Anyway the key point in the above answers is that each working citizen or working specialist must eat 2 food every turn. Therefore the more food, hammers or gold you can pack into a single tile, the more productive that citizen is for you. For example it's wasteful for a citizen to be working a tile that only has 1 food and 1 hammer. He is not even feeding himself and only giving you 1 measly hammer for building things.
But if he is working a tile with 3 food and a village, he is producing 1 extra food that can go to someone else or help grow the city plus the gold from the village.
anniethedogdog Nov 21, 2007, 11:52 AM ok, that helps a lot, but so usually you build farms first than cottages? and if I build a farm over a tile that has coins and food, do still get the coins
Levgre Nov 21, 2007, 12:04 PM ok, that helps a lot, but so usually you build farms first than cottages? and if I build a farm over a tile that has coins and food, do still get the coins
yup, think of it this way. Improvements give bonuses to the tile.
Farms give +1 food.
Mines give +2 production.
cottages give +1 coins, hamlets +2 coins, villages +3 coins, towns +4 coins.
So if you have a tile with 2 food, and 1 production, and build a farm, you have 2+1 food and 1 production. Simple as that.

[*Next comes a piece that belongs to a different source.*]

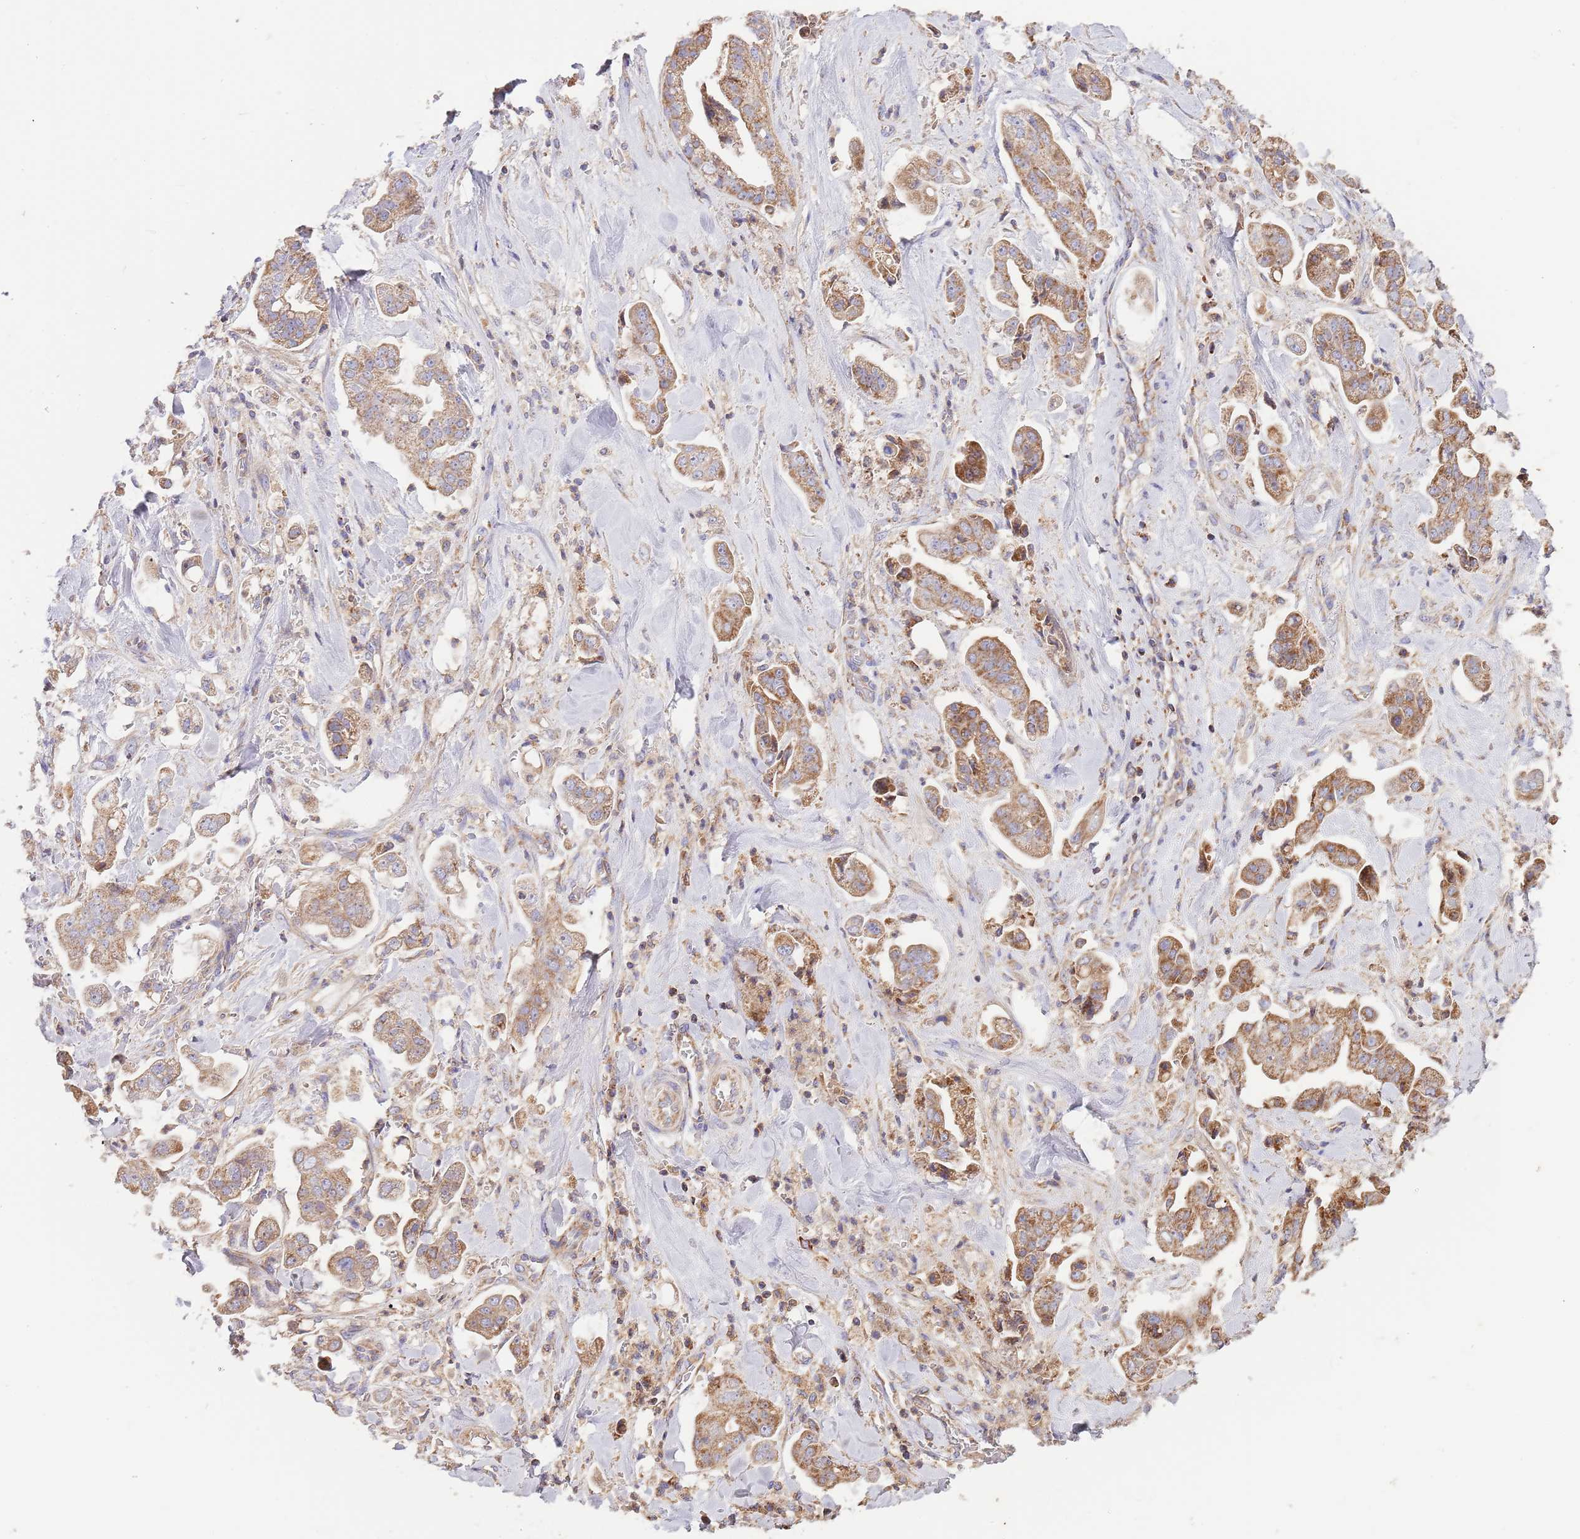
{"staining": {"intensity": "moderate", "quantity": ">75%", "location": "cytoplasmic/membranous"}, "tissue": "stomach cancer", "cell_type": "Tumor cells", "image_type": "cancer", "snomed": [{"axis": "morphology", "description": "Adenocarcinoma, NOS"}, {"axis": "topography", "description": "Stomach"}], "caption": "DAB immunohistochemical staining of human stomach cancer demonstrates moderate cytoplasmic/membranous protein positivity in about >75% of tumor cells.", "gene": "DNAJA3", "patient": {"sex": "male", "age": 62}}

and building cottages or farms first, depends on the city. Pigs, sheep, seafood, etc. all give you 5 or 6 food. That is a LOT of food. A +3 bonus is the same as if you had 3 farms built. If you have enough of these you need absolutely no farms. You should more likely just build cottages instead.
Another thing is cottages get better over time. So the earlier you build them the better. So even if a city does not have much food, you might want to build a couple cottages before farms.

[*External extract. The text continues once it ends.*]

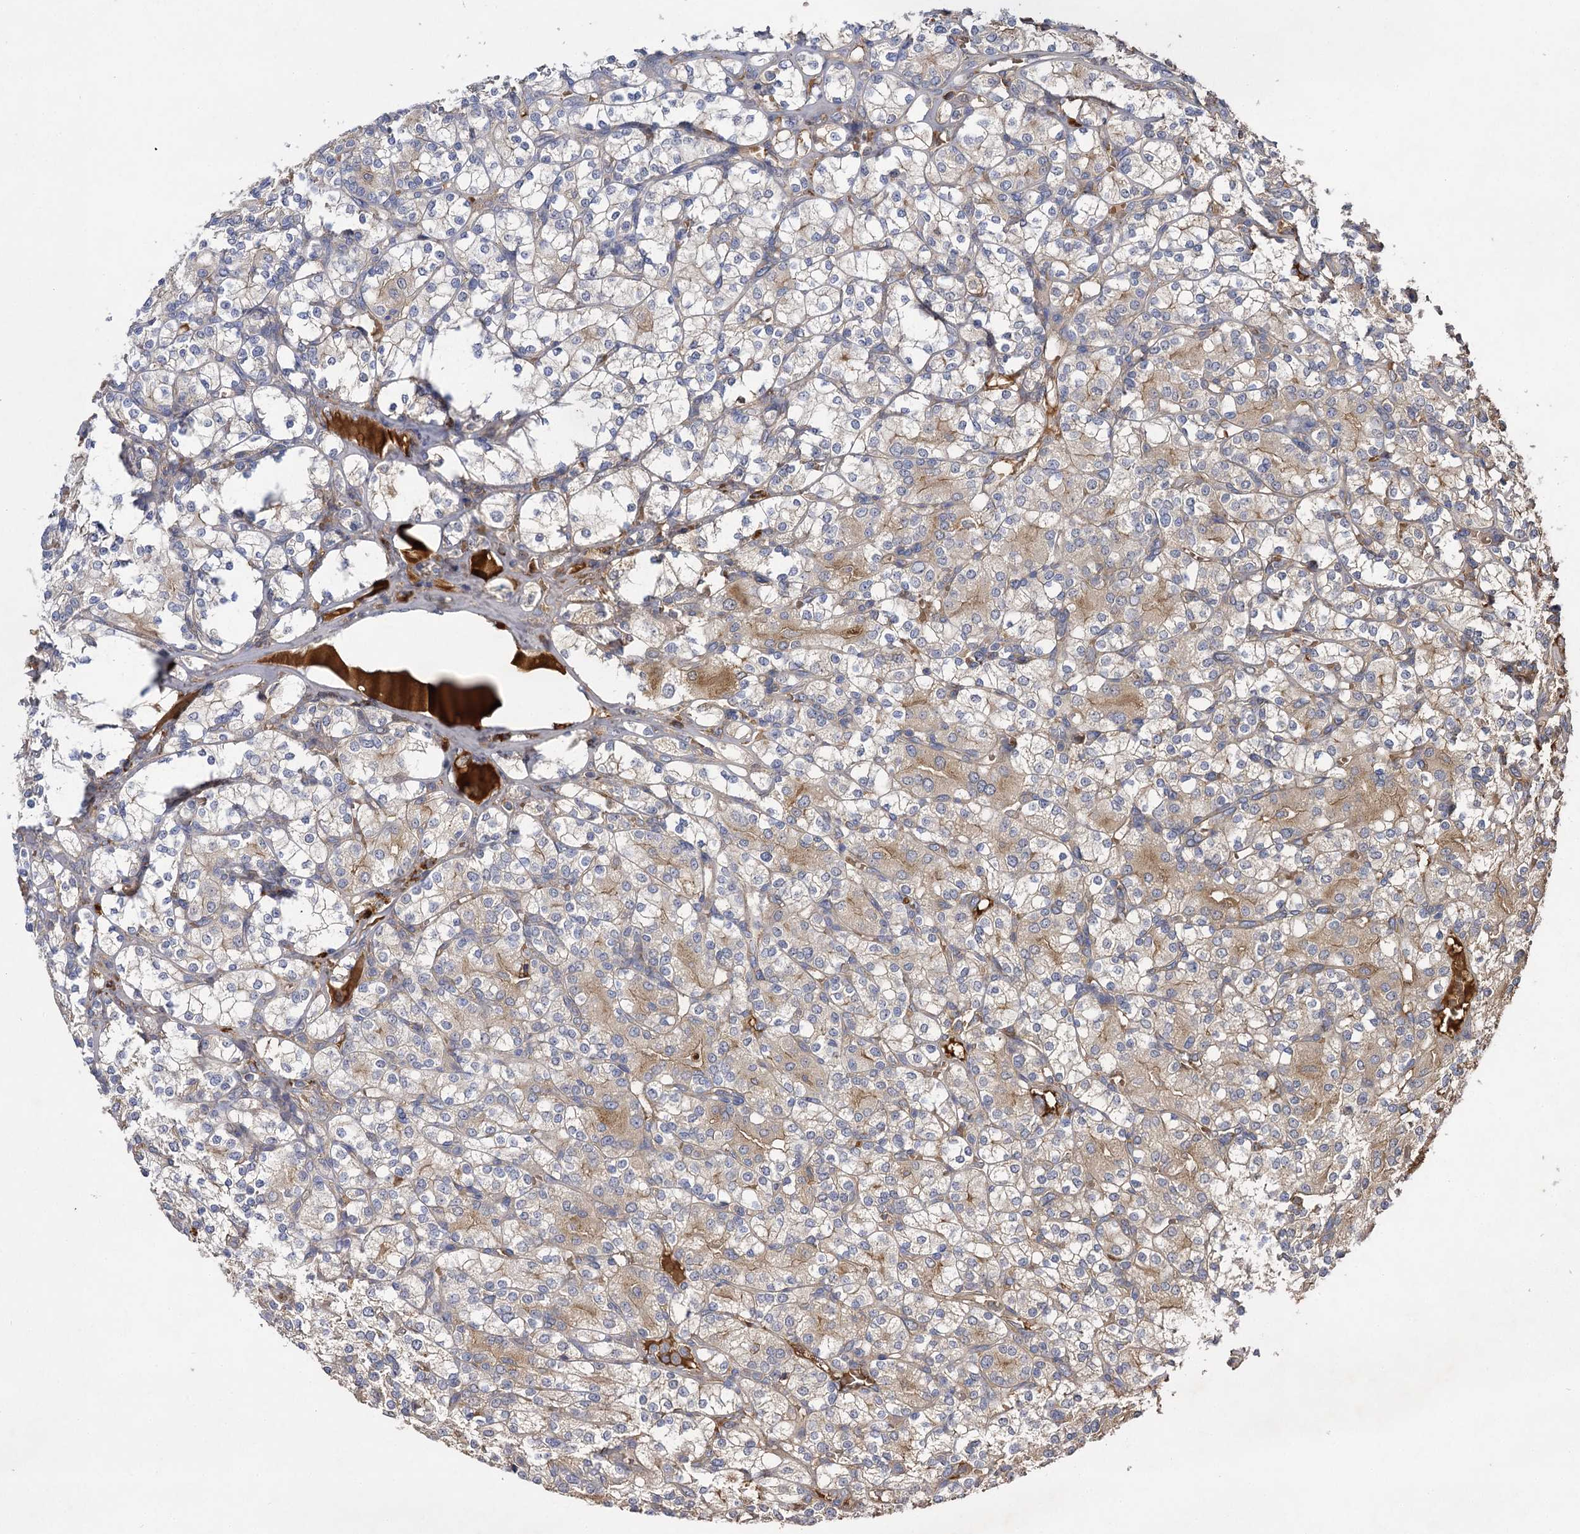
{"staining": {"intensity": "weak", "quantity": "25%-75%", "location": "cytoplasmic/membranous"}, "tissue": "renal cancer", "cell_type": "Tumor cells", "image_type": "cancer", "snomed": [{"axis": "morphology", "description": "Adenocarcinoma, NOS"}, {"axis": "topography", "description": "Kidney"}], "caption": "Immunohistochemical staining of human renal adenocarcinoma displays low levels of weak cytoplasmic/membranous protein positivity in about 25%-75% of tumor cells.", "gene": "USP50", "patient": {"sex": "male", "age": 77}}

anniethedogdog Nov 21, 2007, 12:08 PM Ok, awesome. One more thing... what do roads do besides connect resources between cities? I notice that the AI builds them in cities. Whats the point?
LlamaCat Nov 21, 2007, 12:47 PM they increase movement speed on the terrain..... that's generally a good thing right? :)
ggganz Nov 21, 2007, 01:13 PM Until your enemies get Commando Promotion. But also, the more roads you have the harder to sabatoge a connection between city-city, city-resource.
JustinianVII Nov 21, 2007, 02:34 PM Roads double movement speed (triple with Engineering). Besides connecting resources and cities, it lets you quickly move soldiers to needed areas when an attack by barbarians or an enemy Civ is imminent.
HUSch Nov 21, 2007, 03:39 PM I notice that the AI builds them in cities. Whats the point?
That's not right, you get roads in cities automatically, the same is with railroad.
ggganz Nov 21, 2007, 05:29 PM Yes, once you discover The Wheel and Railroad, you get that in your cities automatically. Note that you only get the movement bonus when moving from a roaded tile to another. I think if you move from Road to Railroad or vice versa you only get the road bonus.
jessiecat Nov 21, 2007, 05:46 PM You also used to get a commerce bonus for each roaded tile. Not anymore.
Think that ended after Civ2. That's why so many long-time Civ players still
seem to road and rail everything. Old habits die hard.;)
ggganz Nov 21, 2007, 05:58 PM It was in Civ3 also.